New documentary spotlights black female background singers of rock and soul
By T.T. Stern-Enzi
Photo: Standing in the shadows: The female voices of rock and soul in “20 Feet from Stardom” Rating: PG-13 Grade: B+
Walking out of Morgan Neville’s documentary “20 Feet From Stardom,” you may come to appreciate the almost existential crisis of those talented professionals gathered around microphones just off to the side behind your favorite lead singers/bands. To be able to sing (and I’m talking about soulful “sanging” here), to meld your voice in perfect harmony in order to bolster a star without seeking attention and adoration or a chance to step forward in your own right is a mighty tall order, and it might take an even stronger, greater talent.

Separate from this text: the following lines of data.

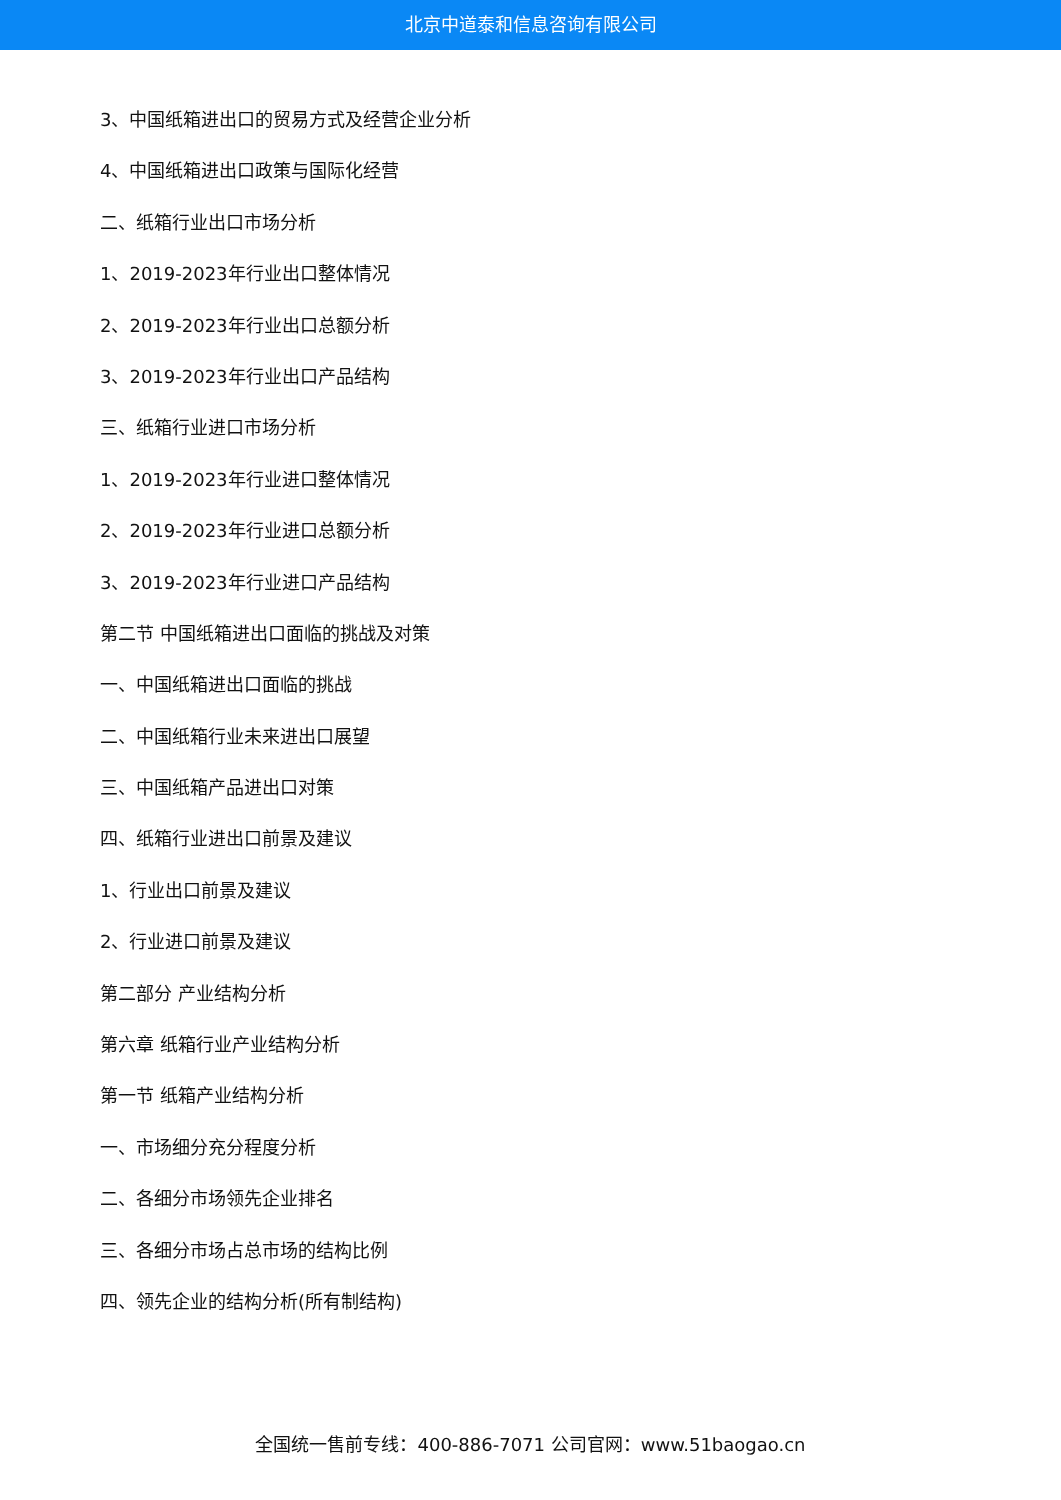北京中道泰和信息咨询有限公司
3、中国纸箱进出口的贸易方式及经营企业分析
4、中国纸箱进出口政策与国际化经营
二、纸箱行业出口市场分析
1、2019-2023年行业出口整体情况
2、2019-2023年行业出口总额分析
3、2019-2023年行业出口产品结构
三、纸箱行业进口市场分析
1、2019-2023年行业进口整体情况
2、2019-2023年行业进口总额分析
3、2019-2023年行业进口产品结构
第二节 中国纸箱进出口面临的挑战及对策
一、中国纸箱进出口面临的挑战
二、中国纸箱行业未来进出口展望
三、中国纸箱产品进出口对策
四、纸箱行业进出口前景及建议
1、行业出口前景及建议
2、行业进口前景及建议
第二部分 产业结构分析
第六章 纸箱行业产业结构分析
第一节 纸箱产业结构分析
一、市场细分充分程度分析
二、各细分市场领先企业排名
三、各细分市场占总市场的结构比例
四、领先企业的结构分析(所有制结构)
全国统一售前专线：400-886-7071 公司官网：www.51baogao.cn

There is some aspect of the issue for background vocalists that stands as a precursor to the situation freelance writers and critics found themselves in around 2005. Heralded advances in technology created a situation where unique skill sets became open to the masses –in each case, what we’re talking about involves “voices.”
From the dawn of rock ‘n’ roll, raw lead vocals called out from musical arrangements seeking a counter, a response to the emotion, the righteous fire. Background vocalists claimed that role. They were likened to the choir behind the preacher serving up the fire and brimstone Sunday mornings. But somewhere along the way, someone (Phil Spector) decided to push the background, in the form of an earth angel (named Darlene Love) to the fore – although not all the way into the spotlight because that would have meant crowding himself out the frame.

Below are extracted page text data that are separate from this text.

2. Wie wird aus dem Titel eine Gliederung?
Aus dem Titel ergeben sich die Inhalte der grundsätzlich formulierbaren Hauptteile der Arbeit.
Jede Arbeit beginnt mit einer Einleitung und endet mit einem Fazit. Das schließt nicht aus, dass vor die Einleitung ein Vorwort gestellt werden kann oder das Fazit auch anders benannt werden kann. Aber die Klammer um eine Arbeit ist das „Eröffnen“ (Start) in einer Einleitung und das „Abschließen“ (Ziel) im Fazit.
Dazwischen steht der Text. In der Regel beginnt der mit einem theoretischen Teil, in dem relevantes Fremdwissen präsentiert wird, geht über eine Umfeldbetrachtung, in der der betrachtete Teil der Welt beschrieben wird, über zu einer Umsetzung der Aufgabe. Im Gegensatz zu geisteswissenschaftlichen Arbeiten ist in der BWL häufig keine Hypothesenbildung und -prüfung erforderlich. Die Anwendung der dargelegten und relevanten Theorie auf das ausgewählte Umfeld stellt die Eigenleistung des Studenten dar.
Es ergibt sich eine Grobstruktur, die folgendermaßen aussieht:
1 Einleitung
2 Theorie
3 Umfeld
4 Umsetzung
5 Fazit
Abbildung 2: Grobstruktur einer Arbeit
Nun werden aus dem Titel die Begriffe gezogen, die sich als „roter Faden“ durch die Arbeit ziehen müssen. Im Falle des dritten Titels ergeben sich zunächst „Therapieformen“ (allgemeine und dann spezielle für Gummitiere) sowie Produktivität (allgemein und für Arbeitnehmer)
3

While Love endured struggles with Spector, a rising crop of singers settled in behind what would become the classic rock ‘n’ roll practitioners of the era. Mick Jagger and the Rolling Stones called forth the likes of Merry Clayton (who sang duets with Bobby Darin), Claudia Lennear (formerly one of the brazenly sexy Ikettes behind Ike & Tina Turner) and Lisa Fischer (who has performed behind everyone from Luther Vandross to Sting and won a Grammy as a solo artist). It seemed as if this golden age would endure forever.

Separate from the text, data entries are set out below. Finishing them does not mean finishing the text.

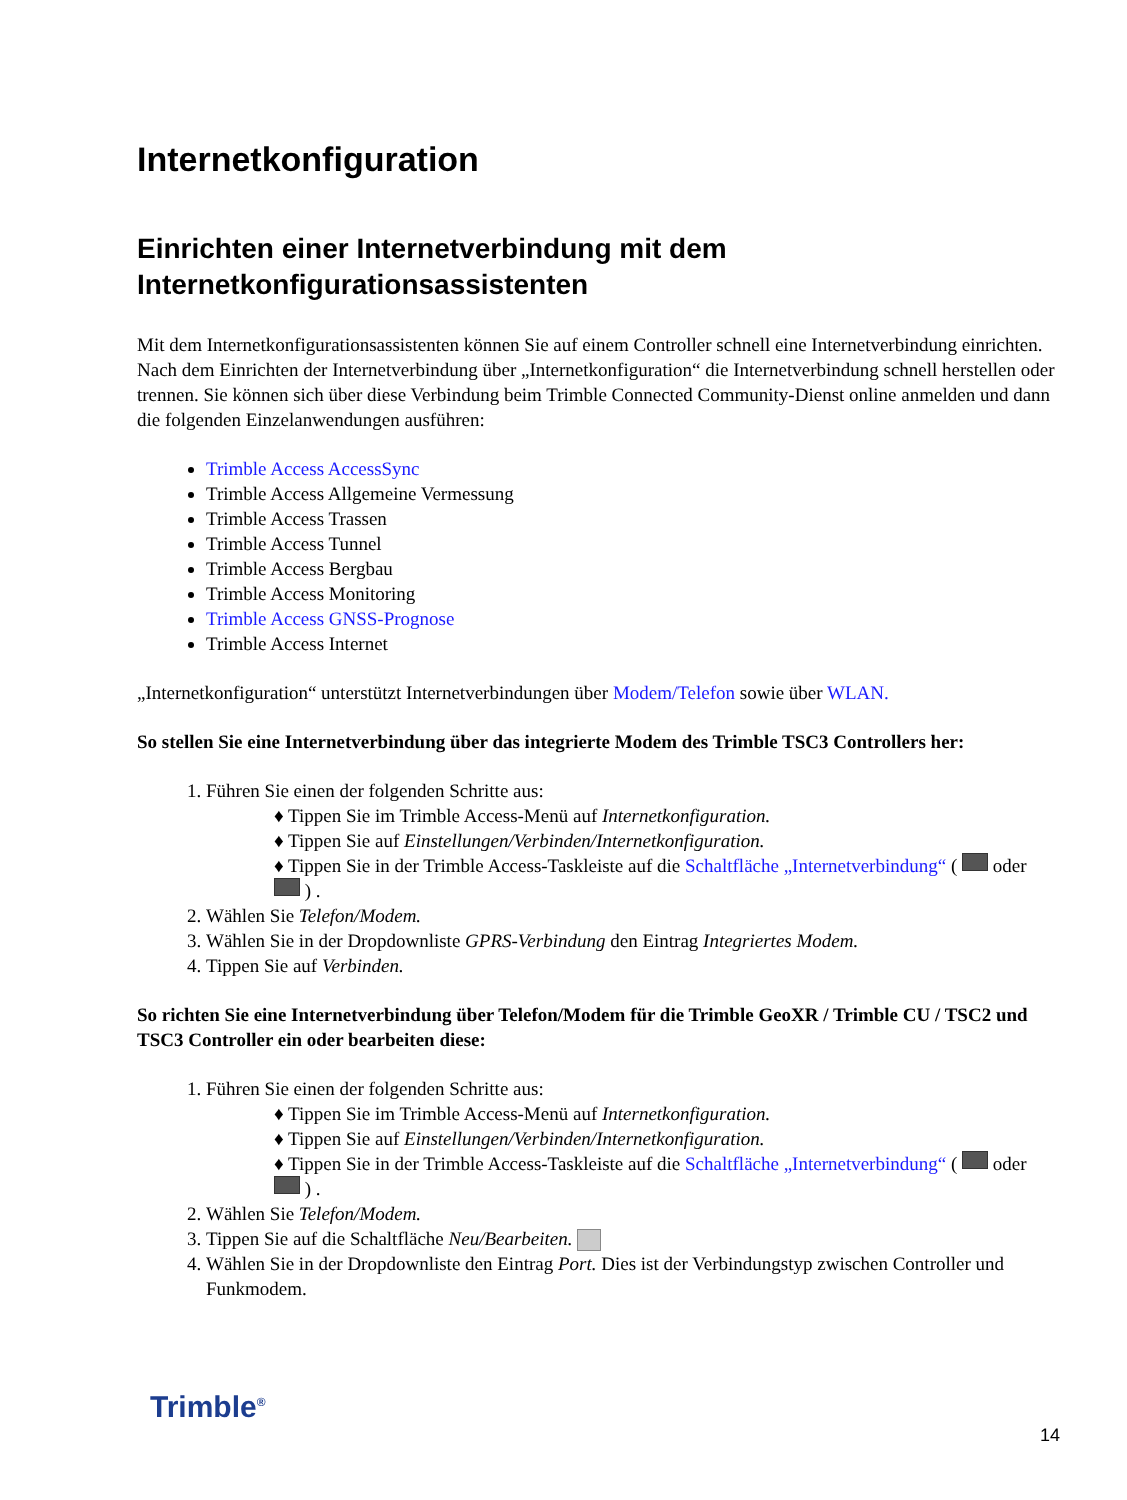Internetkonfiguration
Einrichten einer Internetverbindung mit dem Internetkonfigurationsassistenten
Mit dem Internetkonfigurationsassistenten können Sie auf einem Controller schnell eine Internetverbindung einrichten. Nach dem Einrichten der Internetverbindung über „Internetkonfiguration“ die Internetverbindung schnell herstellen oder trennen. Sie können sich über diese Verbindung beim Trimble Connected Community-Dienst online anmelden und dann die folgenden Einzelanwendungen ausführen:
Trimble Access AccessSync
Trimble Access Allgemeine Vermessung
Trimble Access Trassen
Trimble Access Tunnel
Trimble Access Bergbau
Trimble Access Monitoring
Trimble Access GNSS-Prognose
Trimble Access Internet
„Internetkonfiguration“ unterstützt Internetverbindungen über Modem/Telefon sowie über WLAN.
So stellen Sie eine Internetverbindung über das integrierte Modem des Trimble TSC3 Controllers her:
Führen Sie einen der folgenden Schritte aus:
♦ Tippen Sie im Trimble Access-Menü auf Internetkonfiguration.
♦ Tippen Sie auf Einstellungen/Verbinden/Internetkonfiguration.
♦ Tippen Sie in der Trimble Access-Taskleiste auf die Schaltfläche „Internetverbindung“ ( oder ) .
Wählen Sie Telefon/Modem.
Wählen Sie in der Dropdownliste GPRS-Verbindung den Eintrag Integriertes Modem.
Tippen Sie auf Verbinden.
So richten Sie eine Internetverbindung über Telefon/Modem für die Trimble GeoXR / Trimble CU / TSC2 und TSC3 Controller ein oder bearbeiten diese:
Führen Sie einen der folgenden Schritte aus:
♦ Tippen Sie im Trimble Access-Menü auf Internetkonfiguration.
♦ Tippen Sie auf Einstellungen/Verbinden/Internetkonfiguration.
♦ Tippen Sie in der Trimble Access-Taskleiste auf die Schaltfläche „Internetverbindung“ ( oder ) .
Wählen Sie Telefon/Modem.
Tippen Sie auf die Schaltfläche Neu/Bearbeiten.
Wählen Sie in der Dropdownliste den Eintrag Port. Dies ist der Verbindungstyp zwischen Controller und Funkmodem.
Trimble<sup>®</sup>
14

But the heydays of the 1970’s and 1980’s gave way to the 1990’s and the emergence of backing tracks that allowed lead performers to multi-track their own background vocals. Later still, tuning effects cleaned up off-key vocals at the touch of a button. And all of a sudden, the lights dimmed for those who hovered in the wings.
One of the more telling stories in “20 Feet From Stardom” is that of Fischer. We see her later in the film, in the studio with Sting, going through an improvisational, wordless segment, scatting, raising her voice to the heavens. It is a thing of creative beauty, in some ways more stunning than Sting’s lead, and he knows it. More importantly though, he encourages her to go with it and follow her muse. He appreciates that he and this song – when performed live – will be riding her coattails; Fischer will be the engine taking this moment home. Sting talks honestly about what Fischer provides him on tour, and Jagger seconds those sentiments. Fischer has had a standing role in the Stones’ tour since 1989.
We see and hear this phenomenal talent doing what Fischer does best, but Morgan allows us to sit alongside her as she lives in-between. She might be the best example of someone perfectly suited to this life. The film challenges us to leave the theater, race home to our music collections and begin a quest to find Fischer and a host of other performers who have changed the way we respond to the music we love.